I'm writing from my bed, from the laptop my lovely hubby bought some time ago. The laptop I said I couldn't get to grips with. Bored out of my brains I seem to be getting to grips with it quite well now. . I've been in bed for 3 days now. At least I think it is 3 days, I seem to have lost all track of time. This Christmas was obviously meant to teach me some lessons. I'm quite good at life lessons but I'm still working out what this was meant to teach me.
In February I tore a disc in my spine. An MRI scan showed it was cute, actually acute but cute sounds more friendly. As you can imagine it hurt quite a bit. The consultant told me that as it had torn so much it wouldn't knit back together completely, that within 5 years I would have to have the disc removed. Sooner if I didn't look after it. I scoffed at this. At 36 years old I thought it was ridiculous to think I'd be a candidate for spinal surgery. Unfortunately though at the tail end of the flu last week, I coughed just once too much. I felt my back twinge. When I went to stand up I couldn't move. I spent the night on the lounge floor after taking numerous drugs that didn't make any difference. With the only other option an ambulance to hospital. I'm sorry but I'd rather take my chances at home! Since then I've taken a copious amount of drugs - Diazepam, Diclofenac, Tramadol, Co-codamol and Dihydrocodeine. Even with a cocktail of some of these drugs it's only just taking the edge off the pain.

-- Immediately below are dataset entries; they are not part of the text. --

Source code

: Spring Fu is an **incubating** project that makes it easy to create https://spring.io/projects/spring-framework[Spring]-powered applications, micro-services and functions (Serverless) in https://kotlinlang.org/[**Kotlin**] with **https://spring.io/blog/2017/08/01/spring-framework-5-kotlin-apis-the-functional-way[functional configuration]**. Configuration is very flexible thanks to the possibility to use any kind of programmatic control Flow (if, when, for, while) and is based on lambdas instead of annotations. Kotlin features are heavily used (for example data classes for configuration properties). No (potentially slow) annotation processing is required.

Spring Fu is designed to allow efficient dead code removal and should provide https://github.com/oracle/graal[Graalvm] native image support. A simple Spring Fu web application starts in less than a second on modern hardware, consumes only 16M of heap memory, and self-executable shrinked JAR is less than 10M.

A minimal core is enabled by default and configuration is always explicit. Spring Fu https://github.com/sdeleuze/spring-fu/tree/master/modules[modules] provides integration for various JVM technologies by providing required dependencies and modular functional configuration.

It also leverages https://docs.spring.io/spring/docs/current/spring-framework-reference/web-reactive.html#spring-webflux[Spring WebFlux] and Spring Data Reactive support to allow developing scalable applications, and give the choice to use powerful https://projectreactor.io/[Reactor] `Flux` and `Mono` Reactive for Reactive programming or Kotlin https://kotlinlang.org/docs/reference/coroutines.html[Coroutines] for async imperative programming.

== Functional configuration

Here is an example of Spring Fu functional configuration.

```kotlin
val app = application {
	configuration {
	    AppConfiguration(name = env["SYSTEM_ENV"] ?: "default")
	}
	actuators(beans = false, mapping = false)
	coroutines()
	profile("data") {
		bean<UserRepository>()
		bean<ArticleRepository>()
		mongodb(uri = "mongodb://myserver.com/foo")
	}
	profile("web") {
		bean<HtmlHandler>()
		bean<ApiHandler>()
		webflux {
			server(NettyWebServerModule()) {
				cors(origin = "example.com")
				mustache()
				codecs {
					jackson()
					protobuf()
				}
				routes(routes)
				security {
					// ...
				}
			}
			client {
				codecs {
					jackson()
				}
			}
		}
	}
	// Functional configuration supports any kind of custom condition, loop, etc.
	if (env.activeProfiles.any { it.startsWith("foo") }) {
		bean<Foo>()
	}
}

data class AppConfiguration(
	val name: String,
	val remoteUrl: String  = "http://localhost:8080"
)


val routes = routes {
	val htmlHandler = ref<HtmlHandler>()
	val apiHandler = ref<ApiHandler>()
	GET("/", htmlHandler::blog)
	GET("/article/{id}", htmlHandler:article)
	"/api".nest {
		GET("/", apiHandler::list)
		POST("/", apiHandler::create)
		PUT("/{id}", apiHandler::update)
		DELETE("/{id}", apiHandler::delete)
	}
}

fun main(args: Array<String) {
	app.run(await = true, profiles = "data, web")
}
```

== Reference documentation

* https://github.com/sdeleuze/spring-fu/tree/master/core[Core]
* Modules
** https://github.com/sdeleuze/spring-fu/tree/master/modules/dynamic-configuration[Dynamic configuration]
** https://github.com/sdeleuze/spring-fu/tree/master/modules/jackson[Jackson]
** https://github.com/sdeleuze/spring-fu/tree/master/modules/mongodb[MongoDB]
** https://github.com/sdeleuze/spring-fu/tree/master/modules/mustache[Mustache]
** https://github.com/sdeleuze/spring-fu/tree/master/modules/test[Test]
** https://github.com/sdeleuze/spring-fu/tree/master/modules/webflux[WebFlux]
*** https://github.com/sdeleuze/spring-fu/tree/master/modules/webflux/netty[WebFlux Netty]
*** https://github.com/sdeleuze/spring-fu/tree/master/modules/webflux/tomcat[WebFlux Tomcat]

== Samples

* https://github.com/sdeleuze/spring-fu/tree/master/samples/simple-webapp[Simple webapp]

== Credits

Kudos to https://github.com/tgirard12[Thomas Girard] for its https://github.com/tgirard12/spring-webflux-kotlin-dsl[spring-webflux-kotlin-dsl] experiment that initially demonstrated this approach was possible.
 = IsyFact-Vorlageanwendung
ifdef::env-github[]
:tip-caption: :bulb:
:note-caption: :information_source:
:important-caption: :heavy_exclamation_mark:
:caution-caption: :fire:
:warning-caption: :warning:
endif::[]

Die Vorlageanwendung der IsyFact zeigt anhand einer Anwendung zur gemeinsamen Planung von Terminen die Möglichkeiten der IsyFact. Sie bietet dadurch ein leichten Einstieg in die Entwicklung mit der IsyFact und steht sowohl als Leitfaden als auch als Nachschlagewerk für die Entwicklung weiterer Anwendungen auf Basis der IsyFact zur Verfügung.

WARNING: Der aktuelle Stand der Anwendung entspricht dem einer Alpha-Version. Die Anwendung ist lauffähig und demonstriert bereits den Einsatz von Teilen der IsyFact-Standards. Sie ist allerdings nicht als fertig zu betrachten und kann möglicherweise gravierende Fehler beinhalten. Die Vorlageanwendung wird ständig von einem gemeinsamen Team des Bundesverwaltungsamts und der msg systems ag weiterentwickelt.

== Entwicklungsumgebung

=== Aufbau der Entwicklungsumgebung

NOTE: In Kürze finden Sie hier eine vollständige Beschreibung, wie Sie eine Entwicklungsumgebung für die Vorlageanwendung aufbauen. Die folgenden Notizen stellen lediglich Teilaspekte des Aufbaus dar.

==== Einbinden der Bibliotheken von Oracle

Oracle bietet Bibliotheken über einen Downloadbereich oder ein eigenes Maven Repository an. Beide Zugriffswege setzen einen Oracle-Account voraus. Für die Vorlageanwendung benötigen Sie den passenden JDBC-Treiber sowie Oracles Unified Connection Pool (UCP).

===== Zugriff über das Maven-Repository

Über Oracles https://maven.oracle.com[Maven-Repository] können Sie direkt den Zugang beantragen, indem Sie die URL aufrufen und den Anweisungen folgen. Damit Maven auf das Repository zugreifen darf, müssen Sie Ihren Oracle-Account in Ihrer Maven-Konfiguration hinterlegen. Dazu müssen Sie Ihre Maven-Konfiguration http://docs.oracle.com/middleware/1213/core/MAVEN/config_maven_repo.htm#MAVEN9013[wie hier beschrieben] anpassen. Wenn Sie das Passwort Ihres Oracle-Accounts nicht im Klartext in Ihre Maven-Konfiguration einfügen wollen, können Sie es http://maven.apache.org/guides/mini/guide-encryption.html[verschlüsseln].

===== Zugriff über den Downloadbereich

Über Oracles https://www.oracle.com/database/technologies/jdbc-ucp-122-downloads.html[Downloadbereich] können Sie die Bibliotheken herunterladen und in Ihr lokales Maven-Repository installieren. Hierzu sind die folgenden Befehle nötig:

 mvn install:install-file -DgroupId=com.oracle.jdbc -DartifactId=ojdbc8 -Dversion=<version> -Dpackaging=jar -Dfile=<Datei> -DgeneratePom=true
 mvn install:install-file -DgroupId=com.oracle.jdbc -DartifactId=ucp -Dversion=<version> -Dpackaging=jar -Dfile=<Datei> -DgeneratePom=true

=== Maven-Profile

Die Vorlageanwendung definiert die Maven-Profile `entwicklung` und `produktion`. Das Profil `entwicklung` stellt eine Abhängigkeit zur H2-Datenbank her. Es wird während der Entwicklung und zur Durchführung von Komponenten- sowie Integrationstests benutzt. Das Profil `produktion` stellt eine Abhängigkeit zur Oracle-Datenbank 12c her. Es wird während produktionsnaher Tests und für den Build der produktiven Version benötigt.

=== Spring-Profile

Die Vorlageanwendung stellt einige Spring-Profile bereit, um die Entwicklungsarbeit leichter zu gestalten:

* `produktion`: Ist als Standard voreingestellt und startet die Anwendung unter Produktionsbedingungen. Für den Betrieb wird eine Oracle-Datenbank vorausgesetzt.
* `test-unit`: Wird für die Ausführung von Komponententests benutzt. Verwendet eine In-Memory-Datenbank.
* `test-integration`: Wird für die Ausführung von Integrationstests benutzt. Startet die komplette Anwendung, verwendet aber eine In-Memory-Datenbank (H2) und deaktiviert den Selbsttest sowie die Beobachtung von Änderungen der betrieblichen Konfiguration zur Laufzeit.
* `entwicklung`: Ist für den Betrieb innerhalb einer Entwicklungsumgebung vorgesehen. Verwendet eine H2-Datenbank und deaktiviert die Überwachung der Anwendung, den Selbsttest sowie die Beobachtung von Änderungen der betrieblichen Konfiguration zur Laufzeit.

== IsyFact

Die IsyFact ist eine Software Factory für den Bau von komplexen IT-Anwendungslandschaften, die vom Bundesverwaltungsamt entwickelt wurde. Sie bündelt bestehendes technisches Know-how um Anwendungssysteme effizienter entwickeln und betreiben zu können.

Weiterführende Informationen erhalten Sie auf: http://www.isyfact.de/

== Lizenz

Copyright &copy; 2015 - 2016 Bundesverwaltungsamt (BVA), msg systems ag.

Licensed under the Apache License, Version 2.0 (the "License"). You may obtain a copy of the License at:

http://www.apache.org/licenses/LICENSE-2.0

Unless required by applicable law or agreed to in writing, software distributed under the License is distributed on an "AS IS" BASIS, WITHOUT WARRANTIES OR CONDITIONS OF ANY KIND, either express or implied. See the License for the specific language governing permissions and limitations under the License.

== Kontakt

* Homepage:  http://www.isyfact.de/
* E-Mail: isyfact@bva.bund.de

On the bright side, at least my back held out until after Christmas. Part of me would rather still have the flu, in place of this of course not on top of this. It's my favourite time of year and so far I've had a week of not being able to taste food and now that I can taste food I can't cook. My husband is rarely at home for this length of time and I'm not able to do stuff with him and the boys. He is taking really good care of me though but weirdly I feel lonely and removed from the famliy. The in-laws arrived yesterday so I know Little and Small will be having fun. Their faces light up when they come into the bedroom and see me. Though Little had a few tears and said he wanted me to be better. Another bonus, Hubby is a fantastic cook and he has just asked if I'd like something special for dinner.
I'm waiting to speak to the pharmacist (he's a lovely man and a good friend of Great Nanny), he's going to talk me through all the drugs that I have and suggest the best way to take them for maximum effect. That way I will hopefully be able to get out of bed and at least feel like part of my family. Who'd have thought I'd be a junkie before the year was out! Hubs did start talking about celebrities who have become addicted to prescription drugs last night. I think he's a little concerned... He needn't be - I can't stand taking them. If I was in to taking tablets I'd have taken those slimming ones years ago and lost a few pounds!
Where's my lunch? He offered a smoked salmon sandwhich - at least half an hour ago!